Resident inside the redrawn borders, Dr Dam works as a veterinary doctor in a local government department until forced to retire on his 60th birthday, when he is packed off with a "plastic VIP briefcase". Since moving to India, he "had known only temporary places of various kinds". His son Babu (the rest of the family, and his wife, hardly appear) spends much of his childhood on trains and buses between one town and another. Dr Dam decides to put an end to this transitory existence and build a house on land he owns in Silchar, "a last-ditch attempt to find a resting place". By the time he moves to this house, he has lost his strength and health as a result of his stroke.

Like most post-colonial writers, Deb deals in fragmented things: here, Dr Dam's collapsing body and a broken-up, post-Partition north-east India. The novel is not chronological. It refuses to take its characters neatly from A to B. Life here is not like that; history does not operate in straight lines. The prologue is set in 1987; part one opens in 1986, but the book works backwards, so that the last chapter of the section is set in 1979. The headings of the four parts draw attention to the novel's theme: Arrival, Departure, Terminal, Travelogue.

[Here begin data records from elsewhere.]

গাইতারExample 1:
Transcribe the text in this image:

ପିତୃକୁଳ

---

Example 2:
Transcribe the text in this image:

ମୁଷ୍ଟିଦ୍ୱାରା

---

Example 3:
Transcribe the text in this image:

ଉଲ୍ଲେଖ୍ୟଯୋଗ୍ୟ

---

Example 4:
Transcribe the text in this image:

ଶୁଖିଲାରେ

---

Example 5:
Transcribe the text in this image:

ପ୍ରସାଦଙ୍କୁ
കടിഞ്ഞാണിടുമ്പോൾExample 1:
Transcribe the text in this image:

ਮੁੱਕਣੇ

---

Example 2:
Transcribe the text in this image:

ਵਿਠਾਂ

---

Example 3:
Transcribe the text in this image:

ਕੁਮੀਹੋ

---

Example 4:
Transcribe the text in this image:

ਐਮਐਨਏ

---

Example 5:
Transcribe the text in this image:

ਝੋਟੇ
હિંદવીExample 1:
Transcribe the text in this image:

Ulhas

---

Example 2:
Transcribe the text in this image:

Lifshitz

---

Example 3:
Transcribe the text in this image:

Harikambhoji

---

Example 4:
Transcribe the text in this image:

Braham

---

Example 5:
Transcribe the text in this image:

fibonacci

After his move to Silchar, Babu starts reflecting on his own version of home. He speaks wistfully of the hill town they left behind, the site of most childhood memories. He recreates its atmosphere and its geography: the police bazaar, the government buildings and the Bihari cobbler where he and his father used to get their shoes patched every Sunday. But, he says, "Memory is also about what you choose to remember".

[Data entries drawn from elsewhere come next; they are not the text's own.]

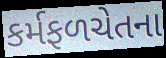
કર્મફળચેતના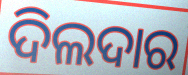
ଦିଲଦାର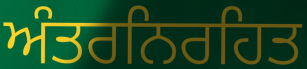
ਅੰਤਰਨਿਰਹਿਤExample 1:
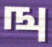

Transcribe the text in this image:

ஙு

Slowly, Babu reveals the darker elements and racial tensions of life there. On one of their visits to the cobbler, Babu and Dr Dam were attacked by demonstrators protesting about the presence of "foreigners". He recalls "Adolf Hitler", the Nazi leader of the cricket club who prevented non-tribals from playing on the team. When Babu returns for a visit years later, "Hitler" is minister for youth affairs.

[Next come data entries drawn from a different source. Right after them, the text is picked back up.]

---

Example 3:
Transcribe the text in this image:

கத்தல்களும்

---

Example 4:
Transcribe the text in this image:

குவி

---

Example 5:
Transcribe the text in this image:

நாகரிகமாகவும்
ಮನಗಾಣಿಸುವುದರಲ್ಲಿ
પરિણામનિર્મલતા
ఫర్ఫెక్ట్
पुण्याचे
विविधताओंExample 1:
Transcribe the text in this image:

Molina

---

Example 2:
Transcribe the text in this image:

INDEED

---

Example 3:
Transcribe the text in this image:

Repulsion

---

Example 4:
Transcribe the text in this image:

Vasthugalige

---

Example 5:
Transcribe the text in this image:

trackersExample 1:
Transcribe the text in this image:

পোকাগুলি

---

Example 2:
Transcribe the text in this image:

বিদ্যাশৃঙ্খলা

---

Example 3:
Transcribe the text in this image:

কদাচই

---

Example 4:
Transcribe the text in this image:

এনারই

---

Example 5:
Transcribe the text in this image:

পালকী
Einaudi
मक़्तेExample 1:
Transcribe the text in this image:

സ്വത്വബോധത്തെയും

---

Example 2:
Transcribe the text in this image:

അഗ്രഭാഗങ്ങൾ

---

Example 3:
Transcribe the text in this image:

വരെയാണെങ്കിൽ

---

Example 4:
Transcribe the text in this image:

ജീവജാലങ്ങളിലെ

Because of the fragmentary nature of The Point of Return, the main story is not always easy to follow. We never learn Dr Dam's first name, and at times the language can seem over-formal. The writer is interested in maps more than people. Yet the novel succeeds in its main aim, which is to give a voice to the dispossessed: those "50,000 people who fled in the night with bundles on their backs". Dr Chatterji, a former neighbour of Babu, expresses it forcefully: "We are a dispersed people, wandering, but unlike the Jews we have no mythical homeland."